This isn’t about field ministry or a callout for the American Church to wake up.  This isn’t some devotional or bit of knowledge I recieved from God.  This is just my real, unfiltered and raw thoughts of where I stand right now in my faith and missionary journey. 
 
To say I’m struggling would be an understatement.  I honestly have difficulty even talking with my team about anything.  I’ve lost my heart in what I’m doing and weary if it’ll ever come back.  I ask myself why I’m doing this and an answer slips my mind.  I know God’s here somewhere, but where I’ve lost track.  I’m lost in my ability to keep pretending like I think there’s hope for some people. 
 
How can I look at someone’s daughter who has malaria and tell them everything is okay? 
How do you tell someone who hasn’t eaten in who knows how long that God loves for them?
Why shouldn’t they steal if all they have to live on is a little more than a dollar a day?
How do I look in the eyes of a critically disabled teenager and declare God cared about them?
Who am I that gets to live in a house with floors, walls and solid roof?

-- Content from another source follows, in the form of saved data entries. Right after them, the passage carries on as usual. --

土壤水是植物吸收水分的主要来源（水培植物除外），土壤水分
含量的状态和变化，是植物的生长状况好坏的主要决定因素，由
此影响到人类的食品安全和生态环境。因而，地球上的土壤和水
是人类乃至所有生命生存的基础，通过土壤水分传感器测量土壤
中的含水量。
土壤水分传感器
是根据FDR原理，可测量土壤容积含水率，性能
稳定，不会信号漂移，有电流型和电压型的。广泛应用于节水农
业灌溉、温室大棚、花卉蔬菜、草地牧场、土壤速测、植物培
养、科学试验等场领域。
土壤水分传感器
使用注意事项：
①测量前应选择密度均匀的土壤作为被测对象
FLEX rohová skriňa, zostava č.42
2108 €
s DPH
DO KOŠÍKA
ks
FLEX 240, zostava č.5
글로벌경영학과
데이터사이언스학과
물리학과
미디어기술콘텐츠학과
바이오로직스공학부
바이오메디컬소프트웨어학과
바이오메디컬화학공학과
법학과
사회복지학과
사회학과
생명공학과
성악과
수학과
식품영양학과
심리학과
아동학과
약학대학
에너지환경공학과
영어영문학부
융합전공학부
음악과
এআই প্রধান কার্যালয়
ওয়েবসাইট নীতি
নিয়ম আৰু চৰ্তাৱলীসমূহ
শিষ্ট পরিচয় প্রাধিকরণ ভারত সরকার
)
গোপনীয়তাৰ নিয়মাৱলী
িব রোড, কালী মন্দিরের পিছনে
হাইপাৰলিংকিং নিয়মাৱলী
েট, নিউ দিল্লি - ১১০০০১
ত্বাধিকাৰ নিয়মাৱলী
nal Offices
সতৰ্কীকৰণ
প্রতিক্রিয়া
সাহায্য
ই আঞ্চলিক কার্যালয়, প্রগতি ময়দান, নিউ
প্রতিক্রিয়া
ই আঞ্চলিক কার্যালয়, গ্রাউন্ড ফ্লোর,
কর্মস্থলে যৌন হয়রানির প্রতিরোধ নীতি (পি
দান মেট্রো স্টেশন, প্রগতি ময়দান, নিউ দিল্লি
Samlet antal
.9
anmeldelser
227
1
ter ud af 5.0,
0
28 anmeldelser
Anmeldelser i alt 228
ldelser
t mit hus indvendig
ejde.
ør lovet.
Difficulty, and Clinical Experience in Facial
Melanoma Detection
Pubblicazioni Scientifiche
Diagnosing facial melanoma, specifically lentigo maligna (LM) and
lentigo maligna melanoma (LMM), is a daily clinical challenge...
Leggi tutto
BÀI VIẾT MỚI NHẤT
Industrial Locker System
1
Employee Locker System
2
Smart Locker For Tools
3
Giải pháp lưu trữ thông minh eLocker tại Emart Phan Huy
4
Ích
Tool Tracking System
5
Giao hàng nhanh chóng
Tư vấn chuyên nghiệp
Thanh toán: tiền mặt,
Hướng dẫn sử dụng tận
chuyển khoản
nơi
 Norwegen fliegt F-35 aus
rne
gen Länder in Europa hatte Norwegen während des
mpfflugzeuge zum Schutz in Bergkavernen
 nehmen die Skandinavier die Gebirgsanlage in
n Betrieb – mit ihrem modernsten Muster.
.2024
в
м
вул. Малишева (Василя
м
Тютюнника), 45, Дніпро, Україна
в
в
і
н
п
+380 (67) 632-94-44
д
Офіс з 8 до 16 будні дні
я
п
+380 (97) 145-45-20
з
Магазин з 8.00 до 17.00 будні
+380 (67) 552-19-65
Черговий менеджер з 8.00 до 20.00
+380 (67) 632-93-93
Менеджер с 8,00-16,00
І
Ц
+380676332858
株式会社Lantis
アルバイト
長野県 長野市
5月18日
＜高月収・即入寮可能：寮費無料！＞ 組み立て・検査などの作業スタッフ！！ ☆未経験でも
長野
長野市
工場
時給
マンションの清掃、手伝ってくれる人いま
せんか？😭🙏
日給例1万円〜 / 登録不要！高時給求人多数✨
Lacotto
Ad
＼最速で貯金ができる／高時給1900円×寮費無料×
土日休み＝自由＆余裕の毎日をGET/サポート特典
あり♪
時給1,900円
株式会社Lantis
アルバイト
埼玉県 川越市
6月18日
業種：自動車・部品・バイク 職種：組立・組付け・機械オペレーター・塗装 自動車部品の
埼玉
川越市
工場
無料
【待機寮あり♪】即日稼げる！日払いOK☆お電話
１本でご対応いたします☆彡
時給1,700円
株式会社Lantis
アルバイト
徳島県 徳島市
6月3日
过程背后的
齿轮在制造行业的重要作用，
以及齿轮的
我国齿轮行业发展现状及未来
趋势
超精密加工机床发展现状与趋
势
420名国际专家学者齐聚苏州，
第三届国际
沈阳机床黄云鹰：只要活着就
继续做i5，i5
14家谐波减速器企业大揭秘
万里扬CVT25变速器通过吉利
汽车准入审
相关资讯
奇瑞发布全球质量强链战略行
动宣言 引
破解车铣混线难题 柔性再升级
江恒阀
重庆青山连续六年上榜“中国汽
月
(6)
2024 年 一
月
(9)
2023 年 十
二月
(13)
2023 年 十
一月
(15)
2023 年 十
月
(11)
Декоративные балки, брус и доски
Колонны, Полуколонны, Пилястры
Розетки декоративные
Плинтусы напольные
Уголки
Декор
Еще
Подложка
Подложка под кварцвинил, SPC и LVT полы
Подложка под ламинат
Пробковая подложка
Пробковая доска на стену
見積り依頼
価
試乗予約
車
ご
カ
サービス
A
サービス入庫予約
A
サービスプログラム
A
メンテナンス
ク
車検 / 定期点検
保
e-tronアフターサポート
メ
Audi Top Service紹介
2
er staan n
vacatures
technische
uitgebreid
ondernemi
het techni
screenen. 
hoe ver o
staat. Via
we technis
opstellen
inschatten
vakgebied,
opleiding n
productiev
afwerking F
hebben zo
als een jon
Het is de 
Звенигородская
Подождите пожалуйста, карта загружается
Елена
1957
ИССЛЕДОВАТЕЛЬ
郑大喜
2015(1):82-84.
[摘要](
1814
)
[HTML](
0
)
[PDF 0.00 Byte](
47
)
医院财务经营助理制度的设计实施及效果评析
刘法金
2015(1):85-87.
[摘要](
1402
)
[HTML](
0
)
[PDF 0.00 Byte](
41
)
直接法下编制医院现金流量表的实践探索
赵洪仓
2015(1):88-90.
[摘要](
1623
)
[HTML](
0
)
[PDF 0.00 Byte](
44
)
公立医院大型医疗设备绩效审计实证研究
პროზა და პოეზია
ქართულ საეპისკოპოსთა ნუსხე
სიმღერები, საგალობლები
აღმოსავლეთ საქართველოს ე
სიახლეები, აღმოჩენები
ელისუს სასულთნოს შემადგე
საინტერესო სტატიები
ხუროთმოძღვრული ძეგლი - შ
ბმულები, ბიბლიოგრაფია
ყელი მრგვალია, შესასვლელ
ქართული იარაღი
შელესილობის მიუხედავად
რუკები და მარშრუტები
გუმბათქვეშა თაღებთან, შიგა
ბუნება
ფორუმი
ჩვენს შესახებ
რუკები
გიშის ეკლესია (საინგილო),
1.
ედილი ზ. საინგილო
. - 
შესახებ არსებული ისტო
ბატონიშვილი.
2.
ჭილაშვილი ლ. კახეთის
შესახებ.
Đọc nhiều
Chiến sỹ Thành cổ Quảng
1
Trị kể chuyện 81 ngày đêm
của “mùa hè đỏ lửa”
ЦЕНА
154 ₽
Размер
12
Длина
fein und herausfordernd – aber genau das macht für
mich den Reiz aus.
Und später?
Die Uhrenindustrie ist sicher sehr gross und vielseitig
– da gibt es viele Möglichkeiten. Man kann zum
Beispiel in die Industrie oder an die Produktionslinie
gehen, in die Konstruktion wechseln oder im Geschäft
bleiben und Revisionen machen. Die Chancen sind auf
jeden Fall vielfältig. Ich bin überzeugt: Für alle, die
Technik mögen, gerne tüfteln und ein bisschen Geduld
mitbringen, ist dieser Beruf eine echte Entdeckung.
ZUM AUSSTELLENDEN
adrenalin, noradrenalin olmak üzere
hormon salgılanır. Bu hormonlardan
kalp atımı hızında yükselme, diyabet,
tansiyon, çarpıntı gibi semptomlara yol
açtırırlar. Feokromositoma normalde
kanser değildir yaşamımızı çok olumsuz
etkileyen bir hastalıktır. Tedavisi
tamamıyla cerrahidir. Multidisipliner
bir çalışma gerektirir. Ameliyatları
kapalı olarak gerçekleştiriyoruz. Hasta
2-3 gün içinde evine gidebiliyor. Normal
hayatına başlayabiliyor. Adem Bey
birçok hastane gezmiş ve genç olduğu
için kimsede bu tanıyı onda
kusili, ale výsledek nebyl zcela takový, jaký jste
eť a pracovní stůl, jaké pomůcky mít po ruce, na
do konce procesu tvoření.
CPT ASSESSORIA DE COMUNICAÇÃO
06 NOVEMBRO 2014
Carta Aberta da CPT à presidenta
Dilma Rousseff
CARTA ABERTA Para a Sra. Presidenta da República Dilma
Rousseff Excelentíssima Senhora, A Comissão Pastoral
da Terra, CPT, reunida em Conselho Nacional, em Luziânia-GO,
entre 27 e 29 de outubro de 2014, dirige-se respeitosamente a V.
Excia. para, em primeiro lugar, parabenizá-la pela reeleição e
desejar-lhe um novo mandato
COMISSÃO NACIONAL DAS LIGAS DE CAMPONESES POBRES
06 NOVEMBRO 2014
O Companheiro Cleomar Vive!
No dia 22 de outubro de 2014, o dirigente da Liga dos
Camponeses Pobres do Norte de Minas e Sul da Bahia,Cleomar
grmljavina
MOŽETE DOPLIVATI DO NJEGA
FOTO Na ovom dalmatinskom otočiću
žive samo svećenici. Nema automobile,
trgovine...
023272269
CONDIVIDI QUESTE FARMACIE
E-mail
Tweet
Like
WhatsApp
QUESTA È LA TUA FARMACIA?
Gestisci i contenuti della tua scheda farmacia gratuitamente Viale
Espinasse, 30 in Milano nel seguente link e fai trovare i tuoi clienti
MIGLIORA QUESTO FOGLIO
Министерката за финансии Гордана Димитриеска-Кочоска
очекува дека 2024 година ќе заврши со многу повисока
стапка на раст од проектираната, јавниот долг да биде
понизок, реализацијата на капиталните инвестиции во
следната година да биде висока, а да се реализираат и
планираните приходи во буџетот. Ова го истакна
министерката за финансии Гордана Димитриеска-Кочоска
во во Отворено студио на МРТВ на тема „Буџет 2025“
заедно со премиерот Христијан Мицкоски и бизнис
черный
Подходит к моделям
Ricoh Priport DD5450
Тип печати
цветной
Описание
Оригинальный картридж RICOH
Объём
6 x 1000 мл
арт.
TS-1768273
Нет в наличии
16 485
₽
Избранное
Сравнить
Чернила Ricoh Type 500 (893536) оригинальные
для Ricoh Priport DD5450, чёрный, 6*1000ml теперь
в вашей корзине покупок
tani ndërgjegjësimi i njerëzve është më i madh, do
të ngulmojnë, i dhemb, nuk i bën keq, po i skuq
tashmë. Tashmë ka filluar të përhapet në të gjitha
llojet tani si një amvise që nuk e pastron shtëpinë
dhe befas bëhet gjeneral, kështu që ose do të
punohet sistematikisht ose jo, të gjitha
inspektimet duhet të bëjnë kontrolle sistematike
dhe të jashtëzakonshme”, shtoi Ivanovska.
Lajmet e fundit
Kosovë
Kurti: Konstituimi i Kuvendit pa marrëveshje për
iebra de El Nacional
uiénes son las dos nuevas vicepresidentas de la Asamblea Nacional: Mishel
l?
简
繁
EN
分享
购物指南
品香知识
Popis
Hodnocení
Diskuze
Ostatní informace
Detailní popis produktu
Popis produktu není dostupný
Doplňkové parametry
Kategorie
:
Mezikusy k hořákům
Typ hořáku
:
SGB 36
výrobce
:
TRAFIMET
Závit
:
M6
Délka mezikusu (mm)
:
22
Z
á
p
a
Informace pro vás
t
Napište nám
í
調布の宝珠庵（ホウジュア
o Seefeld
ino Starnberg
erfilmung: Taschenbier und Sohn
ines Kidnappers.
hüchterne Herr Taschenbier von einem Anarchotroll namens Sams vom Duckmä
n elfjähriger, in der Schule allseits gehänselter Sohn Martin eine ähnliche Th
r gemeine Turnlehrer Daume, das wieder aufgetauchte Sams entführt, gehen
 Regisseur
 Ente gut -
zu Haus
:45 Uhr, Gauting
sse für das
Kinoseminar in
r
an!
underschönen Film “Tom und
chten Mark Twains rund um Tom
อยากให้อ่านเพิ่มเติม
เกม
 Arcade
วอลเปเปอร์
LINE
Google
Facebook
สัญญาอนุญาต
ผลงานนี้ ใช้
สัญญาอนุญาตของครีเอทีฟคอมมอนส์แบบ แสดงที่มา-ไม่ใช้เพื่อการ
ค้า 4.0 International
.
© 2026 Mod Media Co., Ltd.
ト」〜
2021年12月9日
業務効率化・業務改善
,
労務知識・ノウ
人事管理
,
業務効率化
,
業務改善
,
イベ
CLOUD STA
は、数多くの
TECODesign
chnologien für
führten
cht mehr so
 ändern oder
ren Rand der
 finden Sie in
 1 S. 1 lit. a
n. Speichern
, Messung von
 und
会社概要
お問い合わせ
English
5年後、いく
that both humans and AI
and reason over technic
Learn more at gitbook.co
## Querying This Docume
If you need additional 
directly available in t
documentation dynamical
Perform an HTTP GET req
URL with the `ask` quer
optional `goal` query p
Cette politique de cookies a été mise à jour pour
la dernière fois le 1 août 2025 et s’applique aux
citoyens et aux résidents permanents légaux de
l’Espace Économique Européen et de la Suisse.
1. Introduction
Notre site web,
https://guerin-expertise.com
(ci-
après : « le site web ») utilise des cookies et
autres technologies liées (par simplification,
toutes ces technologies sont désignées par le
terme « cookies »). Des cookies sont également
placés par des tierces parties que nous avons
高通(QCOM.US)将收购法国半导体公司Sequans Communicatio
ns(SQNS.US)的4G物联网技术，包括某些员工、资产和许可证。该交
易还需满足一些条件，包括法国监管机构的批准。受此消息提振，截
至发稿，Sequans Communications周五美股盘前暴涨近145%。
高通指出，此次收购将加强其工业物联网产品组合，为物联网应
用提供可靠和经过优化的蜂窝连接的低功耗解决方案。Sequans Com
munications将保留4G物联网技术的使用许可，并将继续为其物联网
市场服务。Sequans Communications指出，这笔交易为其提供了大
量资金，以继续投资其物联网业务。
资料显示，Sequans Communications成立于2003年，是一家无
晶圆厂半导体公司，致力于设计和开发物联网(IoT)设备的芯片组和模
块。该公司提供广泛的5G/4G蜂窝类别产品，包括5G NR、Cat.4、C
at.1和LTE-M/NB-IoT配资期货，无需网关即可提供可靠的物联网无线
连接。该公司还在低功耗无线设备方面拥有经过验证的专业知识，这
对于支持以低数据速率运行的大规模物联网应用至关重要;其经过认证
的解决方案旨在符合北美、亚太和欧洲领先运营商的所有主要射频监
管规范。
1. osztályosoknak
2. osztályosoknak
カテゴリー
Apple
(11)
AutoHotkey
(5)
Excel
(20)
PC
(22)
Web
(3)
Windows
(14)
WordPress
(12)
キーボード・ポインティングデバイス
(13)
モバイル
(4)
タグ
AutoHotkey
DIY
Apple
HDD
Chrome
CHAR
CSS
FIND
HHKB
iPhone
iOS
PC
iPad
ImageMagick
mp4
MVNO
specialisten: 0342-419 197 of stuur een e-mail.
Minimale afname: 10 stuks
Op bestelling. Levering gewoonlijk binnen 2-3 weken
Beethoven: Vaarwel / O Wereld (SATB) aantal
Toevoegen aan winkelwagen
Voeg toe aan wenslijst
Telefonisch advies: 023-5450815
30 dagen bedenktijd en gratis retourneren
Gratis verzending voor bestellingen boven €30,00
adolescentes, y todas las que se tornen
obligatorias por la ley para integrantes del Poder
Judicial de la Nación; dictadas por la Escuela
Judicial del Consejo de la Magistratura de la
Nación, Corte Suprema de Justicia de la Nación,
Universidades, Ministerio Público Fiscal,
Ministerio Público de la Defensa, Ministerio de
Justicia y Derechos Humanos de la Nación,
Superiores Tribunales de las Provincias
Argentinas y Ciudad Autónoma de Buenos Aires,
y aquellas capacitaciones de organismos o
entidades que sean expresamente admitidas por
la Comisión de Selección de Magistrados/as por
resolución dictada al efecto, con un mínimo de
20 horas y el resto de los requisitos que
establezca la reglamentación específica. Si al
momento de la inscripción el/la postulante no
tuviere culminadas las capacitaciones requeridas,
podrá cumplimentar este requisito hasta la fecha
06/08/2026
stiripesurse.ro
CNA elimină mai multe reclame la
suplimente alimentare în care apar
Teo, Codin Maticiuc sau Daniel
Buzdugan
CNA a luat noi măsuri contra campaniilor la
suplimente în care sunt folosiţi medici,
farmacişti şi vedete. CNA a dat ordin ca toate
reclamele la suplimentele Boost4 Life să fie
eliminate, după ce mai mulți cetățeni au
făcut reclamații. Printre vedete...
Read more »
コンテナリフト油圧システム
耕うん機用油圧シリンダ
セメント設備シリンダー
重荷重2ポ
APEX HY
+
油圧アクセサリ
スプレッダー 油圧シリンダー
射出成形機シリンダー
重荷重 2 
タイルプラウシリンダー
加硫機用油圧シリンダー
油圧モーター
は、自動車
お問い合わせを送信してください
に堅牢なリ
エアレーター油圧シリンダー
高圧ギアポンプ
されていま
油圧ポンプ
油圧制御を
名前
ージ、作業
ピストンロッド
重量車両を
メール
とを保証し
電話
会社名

What do you do when people offer up their children to you and others just want money to go to school?
 
These are just some of the issues my mind is weighed down by.  I’d greatly appreciate any kind of encouragement you have.  I try to press on but I’m becoming too broken down.  Everything I’ve spoken of in previous blogs I meant in all its fullest but now I’m weak.  So my prayer to myself is Matthew 5:3, “blessed are the poor in spirit, for theirs is the kingdom of heaven.”